In its bid to diversify its lending business beyond Indian Railways, Indian Railway Finance Corporation (IRFC) on Wednesday announced funding of two big projects in the power sector. The company has emerged as the lowest bidder to provide Rs 3,200 crore loan for Patratu Vidyut Utpadan Nigam Limited (PVUNL), a joint venture between NTPC and Jharkhand Bijli Vitran Nigam. Additionally, NTPC Renewable Energy, a wholly owned subsidiary of NTPC Green Energy, has accepted IRFC’s bid for Rs 7,500 crore to finance a Rupee term loan.
The cumulative funding of Rs 10,700 crore to these entities marks the diversification of IRFC beyond the Indian Railways. Till recently, nearly 100% of the IRFC funding has gone to national transporter for acquisition of rolling stocks and build project assets. However, the railways has stopped taking fresh funding from IRFC since FY24.
“The IRFC 2.0 is about diversifying and meeting the funding requirements of the entire logistics ecosystem with railways at the centre. We are willing finance activities in the ports sector, renewable power, tourism, and logistics park, etc. We have recently bagged funding for two projects, and there are more in the pipeline,” said Manoj K. Dubey, CMD and CEO of IRFC.
Dubey expects steady jump in both topline and bottomline going forward. For instance, the IRFC’s current margins stands at 35-40 basis points (bps). “In the space where we operate, other companies are earning huge margins of up to 200 bps. We are aiming to shift from 40 bps to 100-150 bps,” he said.
While increasing its net interest margins (NIMs), IRFC will continue to keep its borrowing cost low. “We are a zero NPA (non-performing assets) company. We have the option to raise funds through 54EC bonds which costs 5.25% annually. Then there are zero-coupon bonds which are available at 6.25%. Within the government bonds segment, we get the best rates because our balance sheet is clean. For us, the raw material is capital.
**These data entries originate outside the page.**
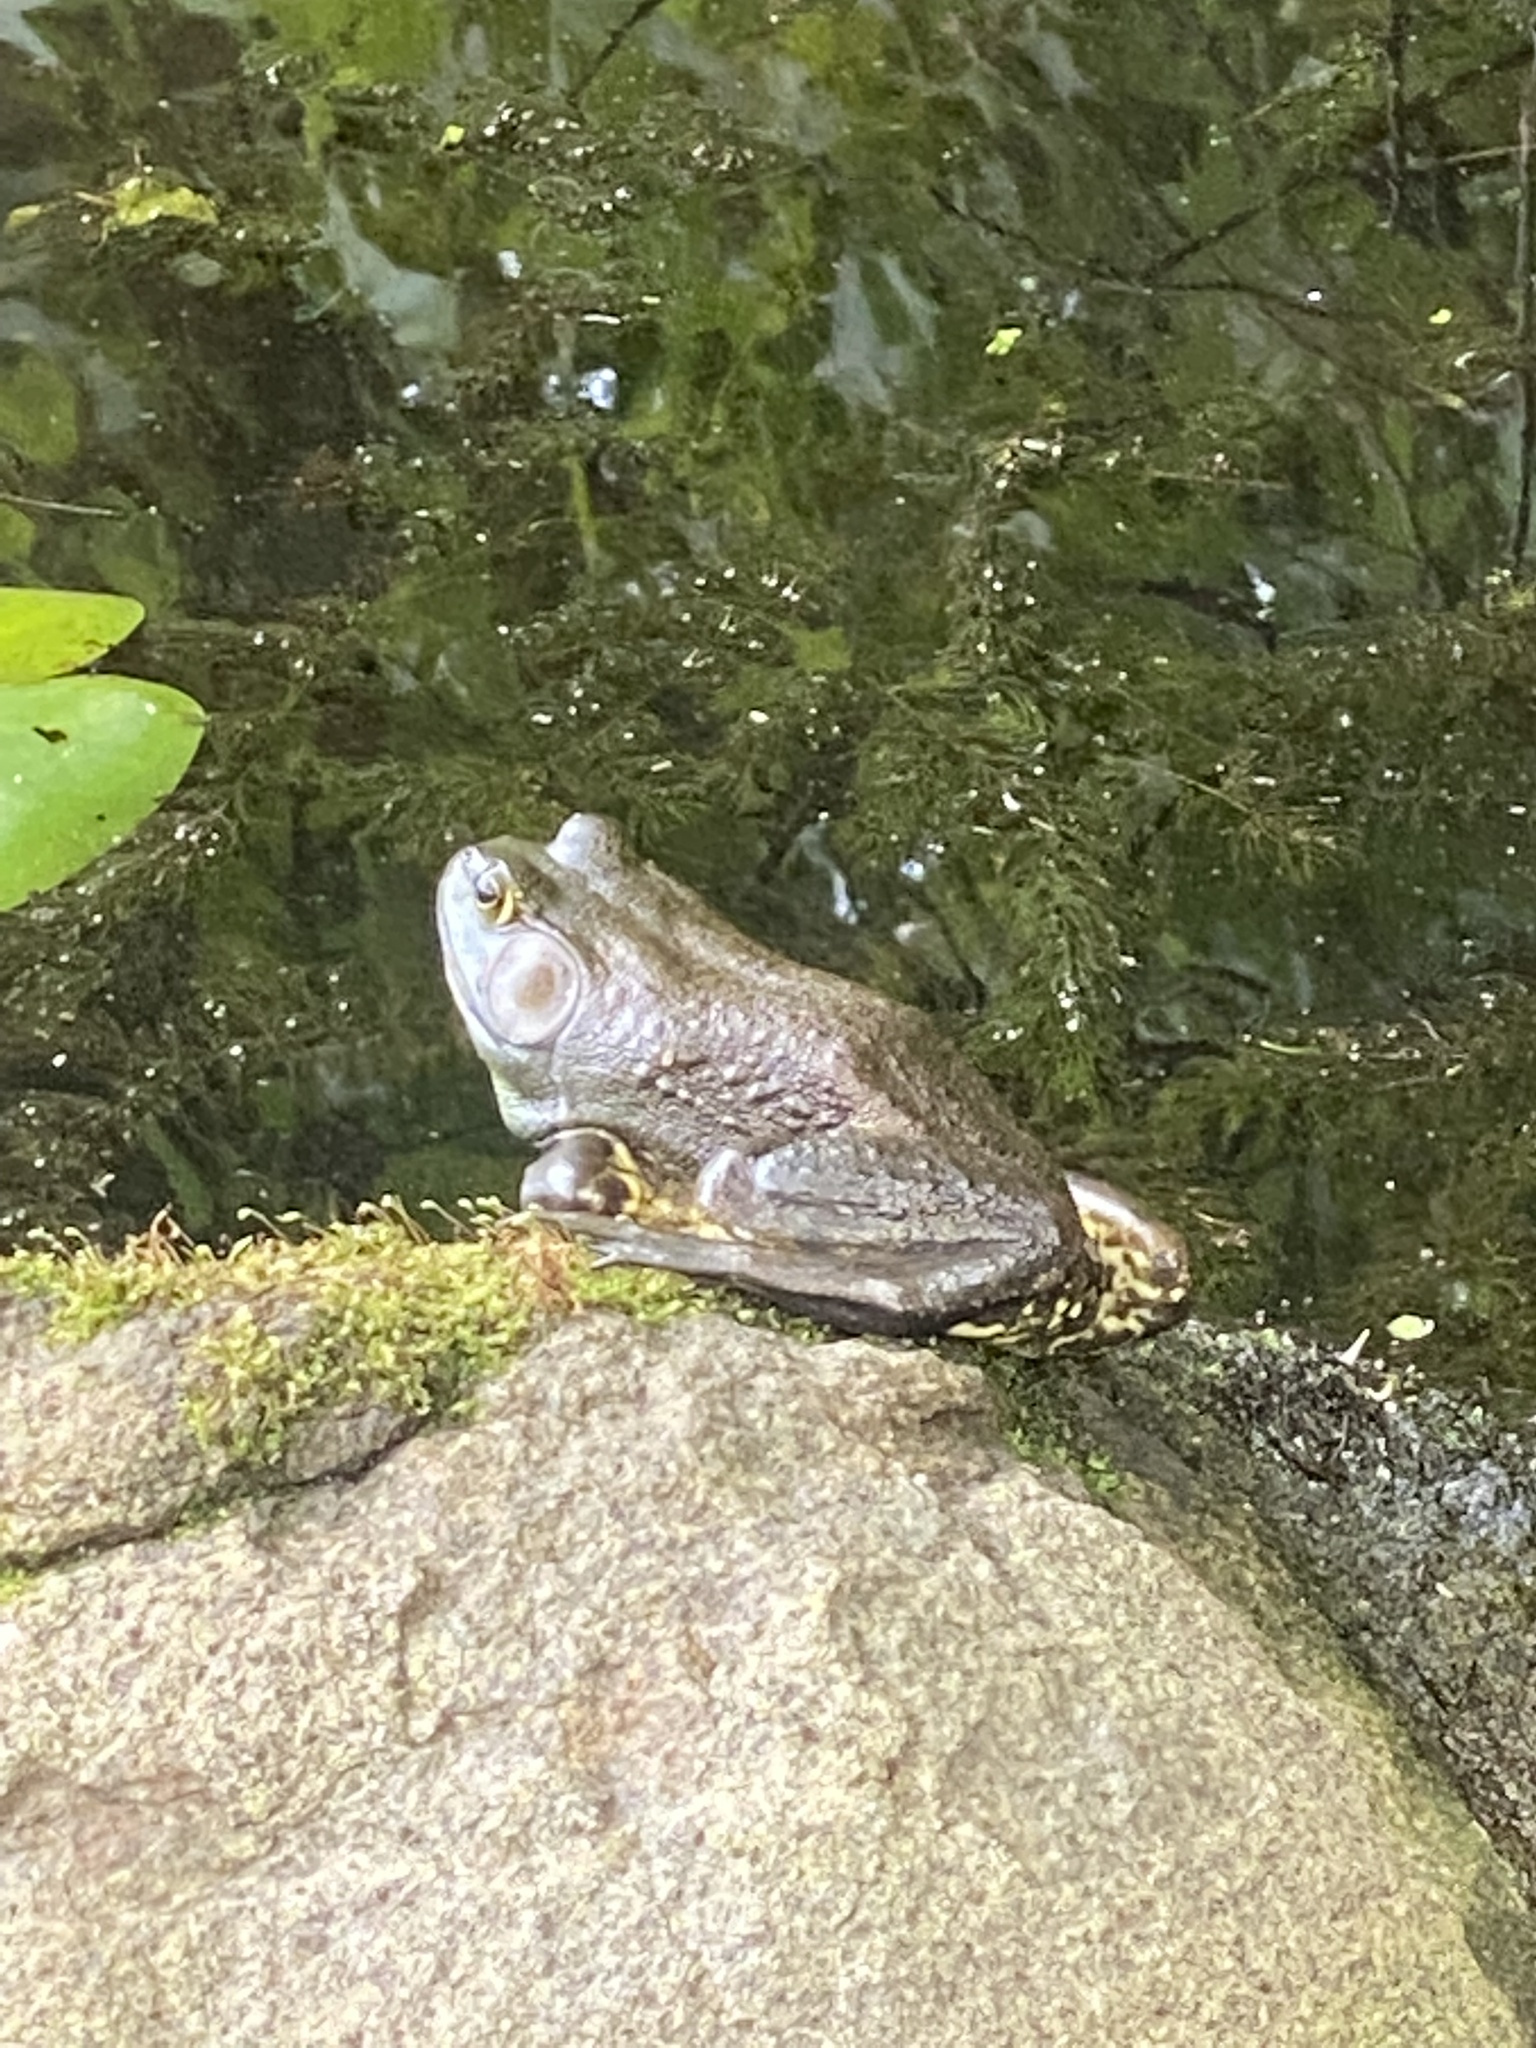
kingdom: Animalia
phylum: Chordata
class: Amphibia
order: Anura
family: Ranidae
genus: Lithobates
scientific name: Lithobates catesbeianus
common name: American bullfrog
We want to bring down the cost of capital to improve margins,” Dubey said.
Even as the IRFC management believes that its diversification presents huge opportunity, the company aims to remain risk-free. “We will be cherry picking projects for financing. At the same time, we want to develop project appraisal capabilities, especially those linked to the logistics sector, so that we can take quick decisions,” said Dubey.
Last year, IRFC told a parliamentary panel that the company has “developed a detailed credit policy duly approved by the board and is in the process of establishing a business development division with requisite skill set.”
Over the years, the state-run company has funded Indian railways with Rs 5.5 lakh crore for its various infrastructure projects. Despite no fresh funding to railways, IRFC has reported over 19% CAGR (compounded annual growth rate) growth in revenues over the past three years.